I don’t believe for a second that the water and poem had magical powers. I do believe however that the slaves might have pretended it worked to prevent bringing more trouble on their already terrible predicament.
After the ‘magical well’, the trek continues. The sun was hot and the trek was long. Our guide told us some slaves died during the trek and were buried on the way. We complained about the heat and the walk and were told if it was back in the day, we would have been punished for our complaints. I cannot imagine picking cotton under those conditions, but alas this is what my ancestors went through. I felt slightly guilty for saying I would prefer to be an in-house slave because I felt it was better.
A walk way had been made in the middle to make trekking easier and apparently the govt is working on making quad bikes available for those who cannot trek. On the way back, most of us hopped on okadas as we were tired.
The land is bare and covered with cows grazing and all sorts; just barren land everywhere. It was brought to our knowledge that the Lagos State govt had started working on plans to build chalets in the area so that guests could sleep over and take advantage of the beach front. When this project will be completed however, no one knows.
When we finally got to the last dock, it was a bitter sweet feeling. It was a great view but it was also where the true journey to the unknown began. The last place where Nigerians saw their home and lost their freedom. We couldn’t help but feel sad knowing that thousands were carted away from the very spot where we were standing; battered bruised and stripped of their pride and humanity.
Everyone should take a trip to the slave museum and point of no return. It is truly an eye opening experience. You are also open to so many emotions all at once. Gratitude for freedom, sadness for all those who are lost and never came home, hatred for those involved in the slave trade era and much more.
It also makes you appreciate the fight to abolish slave trade and the quest to be seen as equals to the Westerners, while creating our own identity.
The govt and individuals definitely have a part to play in ensuring that this site doesn’t go to ruins and is there for generations to come so that the story can be passed on.
We headed back having learnt alot and feeling like we understood more about ourselves.

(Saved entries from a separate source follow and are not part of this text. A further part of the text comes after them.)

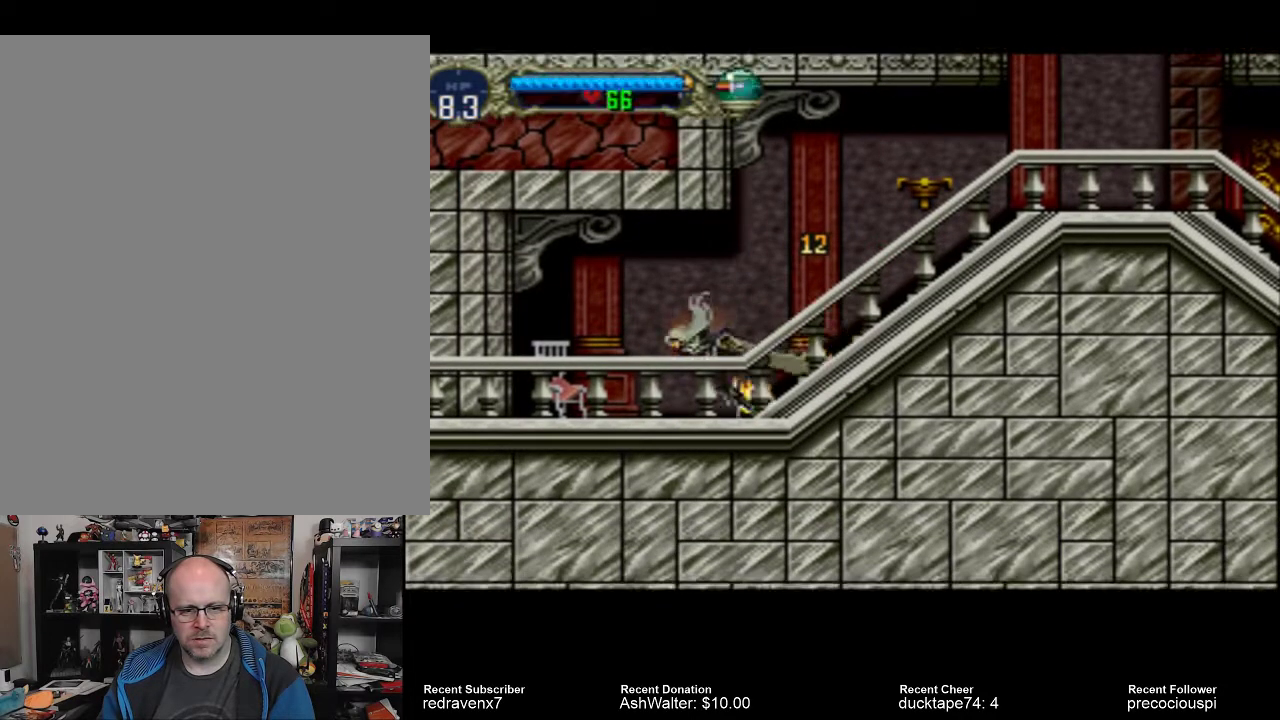
{"buttons": [], "events": [[267, "SQUARE", "down"], [367, "SQUARE", "up"]]}
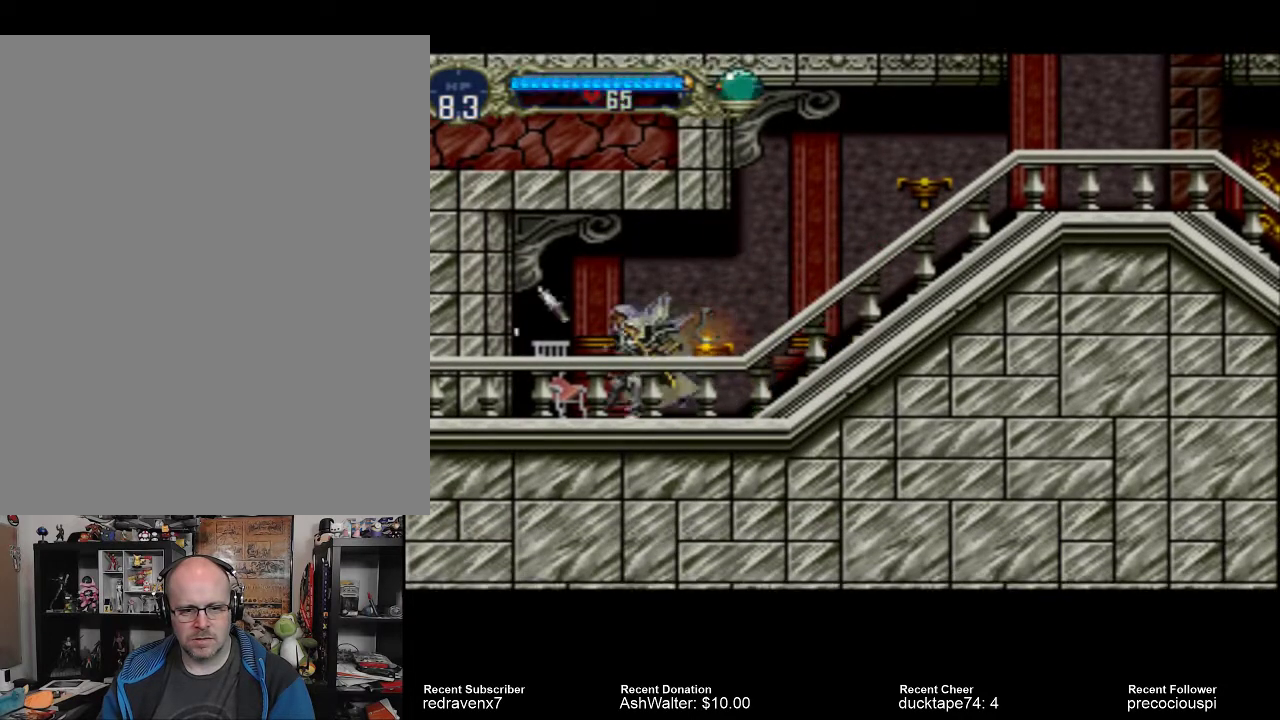
{"buttons": [], "events": [[333, "SQUARE", "down"], [467, "SQUARE", "up"]]}
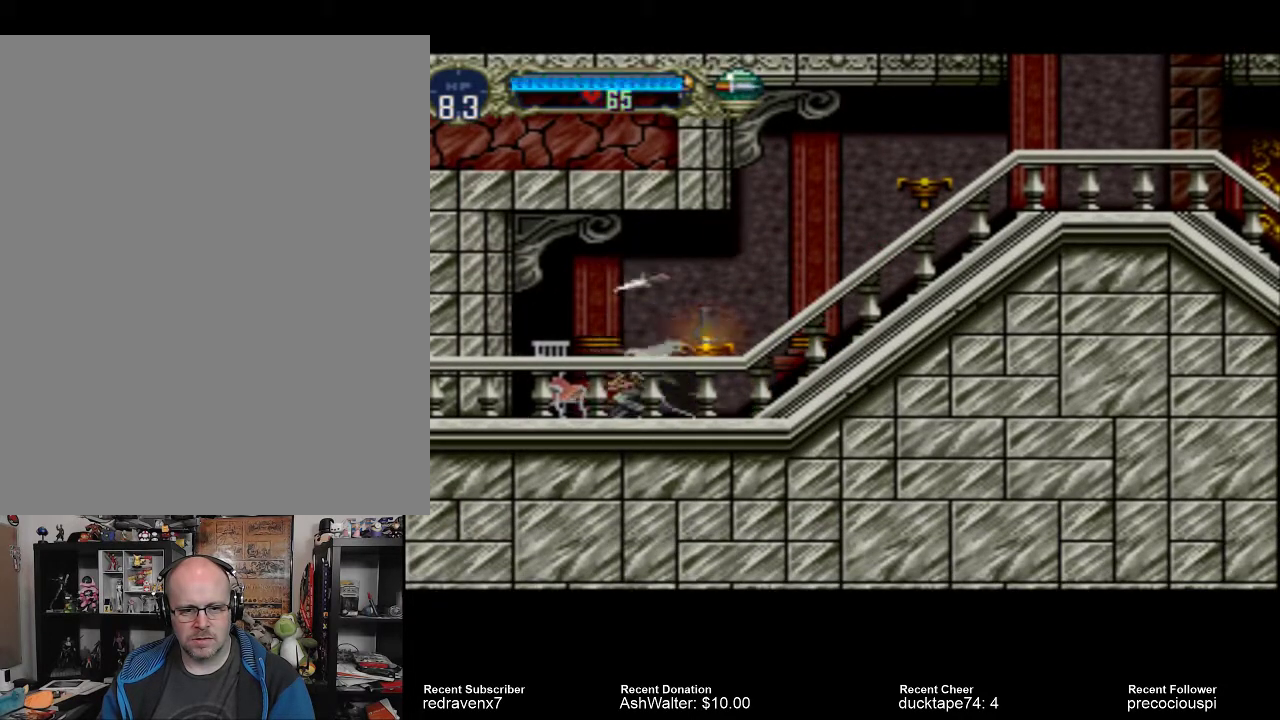
{"buttons": [], "events": []}
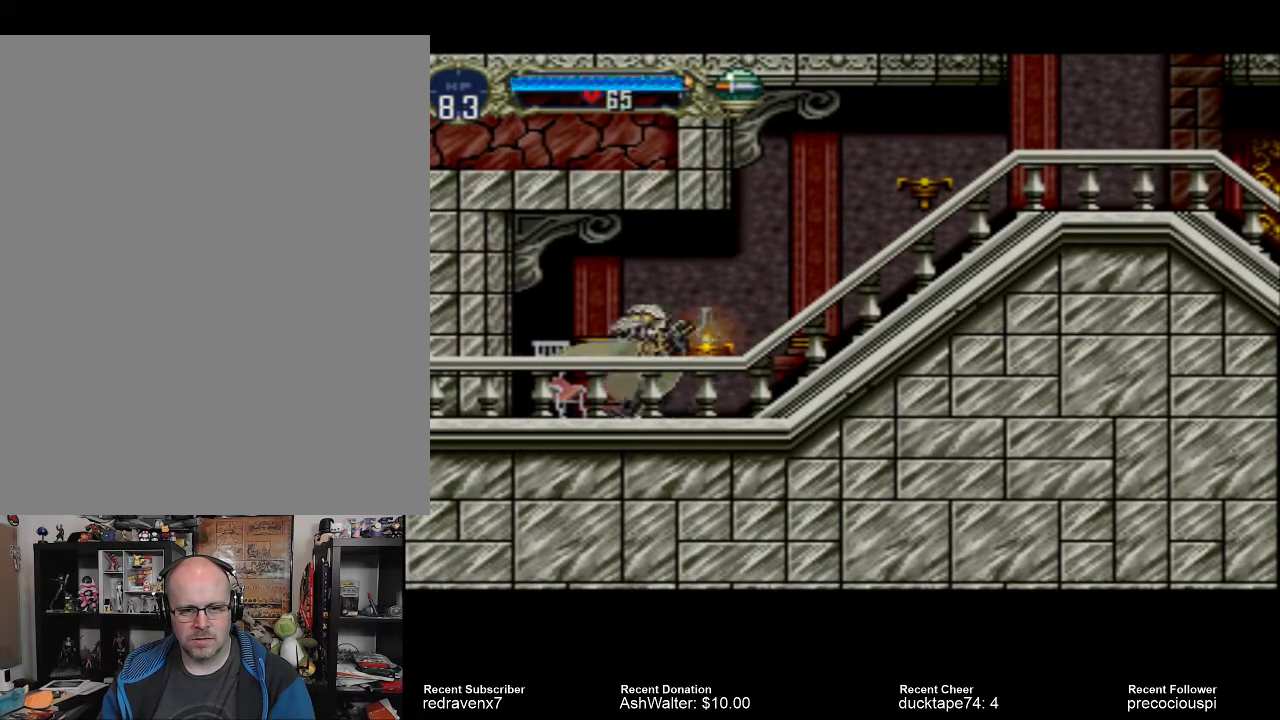
{"buttons": [], "events": []}
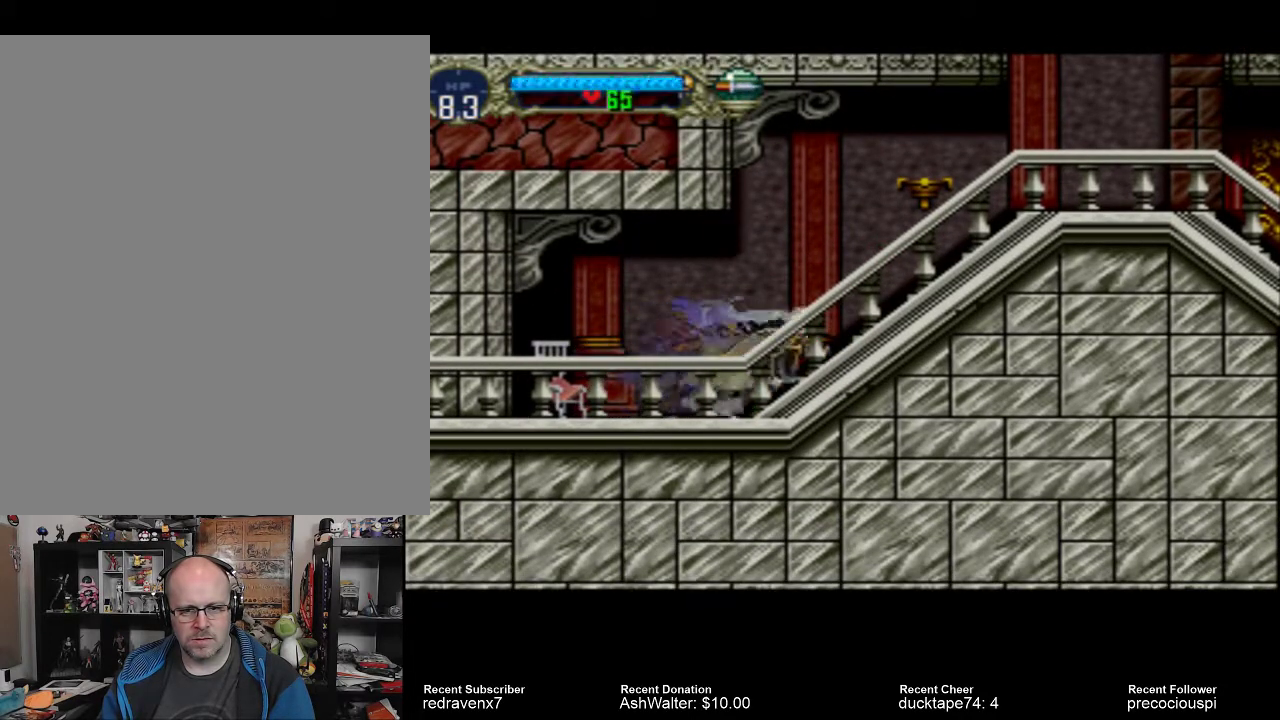
{"buttons": [], "events": []}
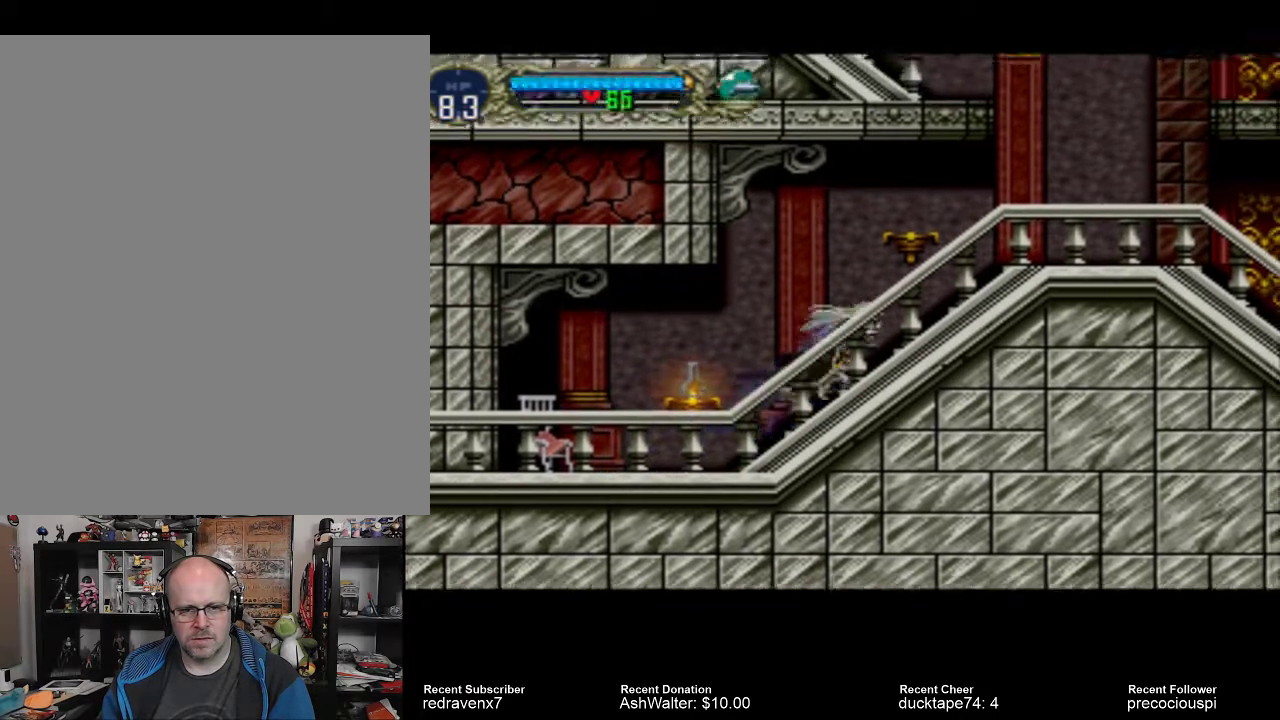
{"buttons": [], "events": []}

Our tour guide Anago was fantastic and when you go there, you must use him. He had a wealth of knowledge about the place and era. He also found fun ways to lift our spirits. Send an email to get his contact details.
- It cost us N500 ($2) each to enter the museum and N8,000 ($40) for the group to take the boat ride to the point of no return. *we were a group of 12
- Ensure you wear comfortable clothes as the trek is definitely long
- Go in a group, it is cost effective and the experience is better
- Call your guide before hand to ensure he knows you’re coming
Have you been there? What was the experience like for you?